Exercise prompt: Count the lines in the entries below that contain the string "Szíriában", with uppercase and lowercase letters treated as different. Reply with the number alone.

[Saved entries]
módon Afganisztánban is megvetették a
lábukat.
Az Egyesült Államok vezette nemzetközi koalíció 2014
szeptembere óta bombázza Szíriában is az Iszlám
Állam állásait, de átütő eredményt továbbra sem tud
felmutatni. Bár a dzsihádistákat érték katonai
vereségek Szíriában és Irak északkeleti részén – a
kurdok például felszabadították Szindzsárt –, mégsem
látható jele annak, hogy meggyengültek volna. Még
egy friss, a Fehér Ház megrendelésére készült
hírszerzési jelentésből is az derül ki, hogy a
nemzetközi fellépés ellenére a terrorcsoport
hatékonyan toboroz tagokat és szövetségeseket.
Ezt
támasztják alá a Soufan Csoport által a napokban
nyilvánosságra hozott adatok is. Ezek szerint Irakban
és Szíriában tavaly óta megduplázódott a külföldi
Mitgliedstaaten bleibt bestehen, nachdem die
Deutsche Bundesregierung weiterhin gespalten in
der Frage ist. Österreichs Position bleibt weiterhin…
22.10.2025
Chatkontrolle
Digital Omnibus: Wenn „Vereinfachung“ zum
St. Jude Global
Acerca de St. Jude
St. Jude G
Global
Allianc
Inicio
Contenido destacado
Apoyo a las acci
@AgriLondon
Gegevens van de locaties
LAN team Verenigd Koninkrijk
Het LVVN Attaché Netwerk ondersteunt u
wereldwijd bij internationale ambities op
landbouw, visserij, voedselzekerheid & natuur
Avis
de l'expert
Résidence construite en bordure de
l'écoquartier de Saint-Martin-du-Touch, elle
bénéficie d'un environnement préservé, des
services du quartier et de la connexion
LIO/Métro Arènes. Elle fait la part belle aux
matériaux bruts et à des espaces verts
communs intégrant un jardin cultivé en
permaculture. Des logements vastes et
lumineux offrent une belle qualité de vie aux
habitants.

---

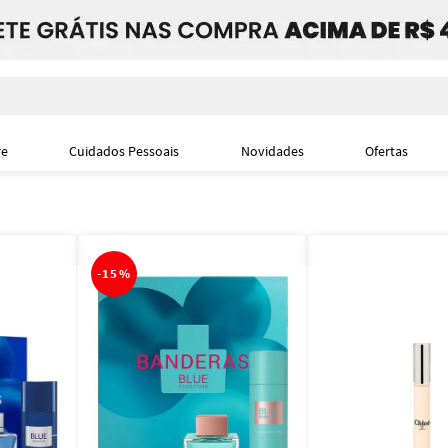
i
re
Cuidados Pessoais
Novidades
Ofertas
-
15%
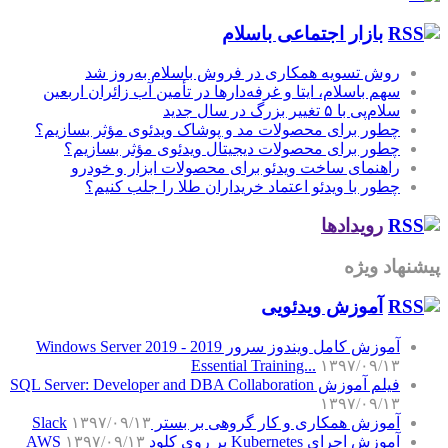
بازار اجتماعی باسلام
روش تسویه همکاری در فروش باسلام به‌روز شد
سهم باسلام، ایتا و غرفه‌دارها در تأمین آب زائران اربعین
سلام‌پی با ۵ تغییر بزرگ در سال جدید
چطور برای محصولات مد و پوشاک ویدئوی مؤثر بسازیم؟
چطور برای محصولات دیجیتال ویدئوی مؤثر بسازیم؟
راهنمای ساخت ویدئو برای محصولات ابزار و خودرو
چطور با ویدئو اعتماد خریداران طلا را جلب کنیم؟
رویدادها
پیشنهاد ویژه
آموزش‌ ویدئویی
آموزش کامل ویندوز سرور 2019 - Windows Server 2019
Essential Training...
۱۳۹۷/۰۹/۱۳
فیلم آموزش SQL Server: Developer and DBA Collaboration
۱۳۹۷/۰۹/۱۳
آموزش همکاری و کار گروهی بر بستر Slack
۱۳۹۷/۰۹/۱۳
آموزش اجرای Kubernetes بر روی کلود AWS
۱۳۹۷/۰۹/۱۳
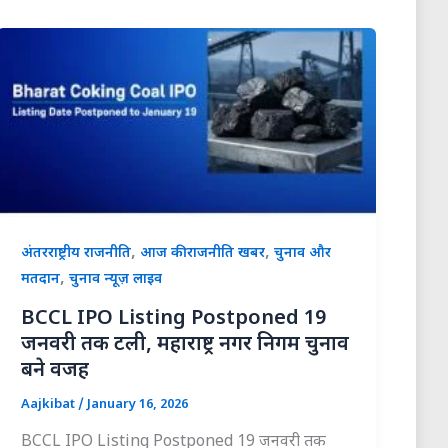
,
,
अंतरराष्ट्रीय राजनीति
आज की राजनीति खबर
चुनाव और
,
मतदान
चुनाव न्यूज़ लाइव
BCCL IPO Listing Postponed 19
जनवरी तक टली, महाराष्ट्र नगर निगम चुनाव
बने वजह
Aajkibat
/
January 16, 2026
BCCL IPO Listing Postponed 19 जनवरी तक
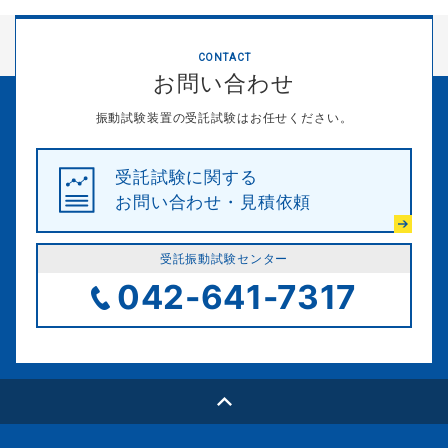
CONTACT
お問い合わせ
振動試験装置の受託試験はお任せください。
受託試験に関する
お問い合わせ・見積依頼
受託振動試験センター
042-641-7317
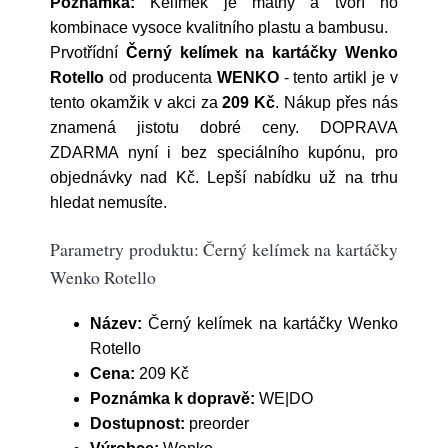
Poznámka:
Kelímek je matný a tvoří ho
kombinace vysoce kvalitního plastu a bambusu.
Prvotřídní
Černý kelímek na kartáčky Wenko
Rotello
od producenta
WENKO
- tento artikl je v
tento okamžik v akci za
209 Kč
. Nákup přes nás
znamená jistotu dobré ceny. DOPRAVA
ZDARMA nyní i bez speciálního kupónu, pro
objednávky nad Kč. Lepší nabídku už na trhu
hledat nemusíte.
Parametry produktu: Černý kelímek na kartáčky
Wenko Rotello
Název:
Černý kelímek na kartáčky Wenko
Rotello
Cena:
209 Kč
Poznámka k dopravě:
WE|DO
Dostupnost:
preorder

Answer to this problem: 3